Un día Doña Arcadia tapó cuidadosamente la entrada de su preciada bóveda, la enjarró, cerró el zaguán y se fue de viaje a la capital de lo que había sido la Nueva España, la ciudad de México, que orgullosamente ostentaba hoy el titulo de Capital de la República Mexicana, aunque regida por un dictador como lo fue el General Antonio López de Santa Anna; Se cuenta que Doña Arcadia ya no volvió, que desapareció misteriosamente y que su casa no se abrió en muchos años; otros dicen sin asegurarlo, que Doña Arcadia murió en El Fuerte y que al no tener familiares aquí, la casa fue cerrada por las autoridades pasando así mucho tiempo, de tal manera que quedó sin dueño por mucho tiempo y como el país ya independiente siguió en guerra no hubo reclamación de nadie por la propiedad.
Deducimos que Doña Arcadia abandonó El Fuerte entre los años 1835 y 1840; Y al transcurrir otros diez años sin que nadie reclame la casona o pague alguna contribución la propiedad pasa por ley al gobierno, y a este no le queda mas que rematarla al mejor postor; Siendo este nada menos que Don Ambrosio Guerrero Valenzuela quien la compra en 1850; Don Ambrosio fue un rico personaje dedicado a la ganadería y a la política casado con Doña Francisca Ceceña Quiróz con quien procreó una familia de 16 hijos, siendo así originarios de una dinastía conocida ampliamente en la ciudad.
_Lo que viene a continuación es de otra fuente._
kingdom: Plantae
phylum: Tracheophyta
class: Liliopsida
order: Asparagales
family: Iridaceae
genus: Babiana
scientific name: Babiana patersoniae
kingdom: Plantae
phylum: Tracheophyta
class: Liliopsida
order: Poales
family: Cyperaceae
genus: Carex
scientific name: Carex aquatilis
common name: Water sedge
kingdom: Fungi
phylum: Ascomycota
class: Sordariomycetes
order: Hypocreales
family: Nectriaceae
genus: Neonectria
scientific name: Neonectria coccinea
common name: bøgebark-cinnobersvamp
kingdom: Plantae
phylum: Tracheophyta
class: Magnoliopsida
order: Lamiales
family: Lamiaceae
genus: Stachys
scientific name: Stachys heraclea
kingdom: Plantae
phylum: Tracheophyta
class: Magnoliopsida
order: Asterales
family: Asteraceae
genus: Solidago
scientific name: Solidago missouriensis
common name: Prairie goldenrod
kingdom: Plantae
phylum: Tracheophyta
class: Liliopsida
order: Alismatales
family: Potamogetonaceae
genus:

Don Ambrosio reestructura y amplía la casa, respetando su estructura original de piedra y lodo, no mostrando ningún interés por las grandes paredes donde se encontraba la bóveda de Doña Arcadia. Ocupándola durante 30 años y donde realizó los grandes acontecimientos familiares como lo fueron las bodas y cumpleaños de su numerosa familia, así como el deceso de algunos de sus hijos.
Al morir Don Ambrosio en 1880, obviamente la casa fue heredada por su esposa “Doña Panchita” quién se queda viviendo con dos hijas que nunca se casaron de nombre Camila y Arcadia, esta última tal vez bautizada en memoria de la Condesa de Retes, y bajo el cuidado de Ambrosio II, quién también, le hizo grandes mejoras a la finca y fue un destacado personaje de nuestra ciudad; Pero volviendo a la personalidad de su actual dueña (Doña Panchita) nos permitimos narrar tan solo una página de su vida.
Doña Francisca era una persona religiosa hasta rayar en el fanatismo y siendo una persona ya muy vieja, quedó ciega; Tenía una imagen de la Virgen de Guadalupe que era su adoración, pintada al óleo y montada en un hermoso marco chapado en oro que hacía del cuadro una muy valiosa obra de arte. Todos los años el 12 de Diciembre hacía grandes ofrendas y velaciones, antes y después de quedar ciega. Un día sus nietos y demás familiares le prendieron tantas velas al altar que éste se incendió junto con el valioso lienzo.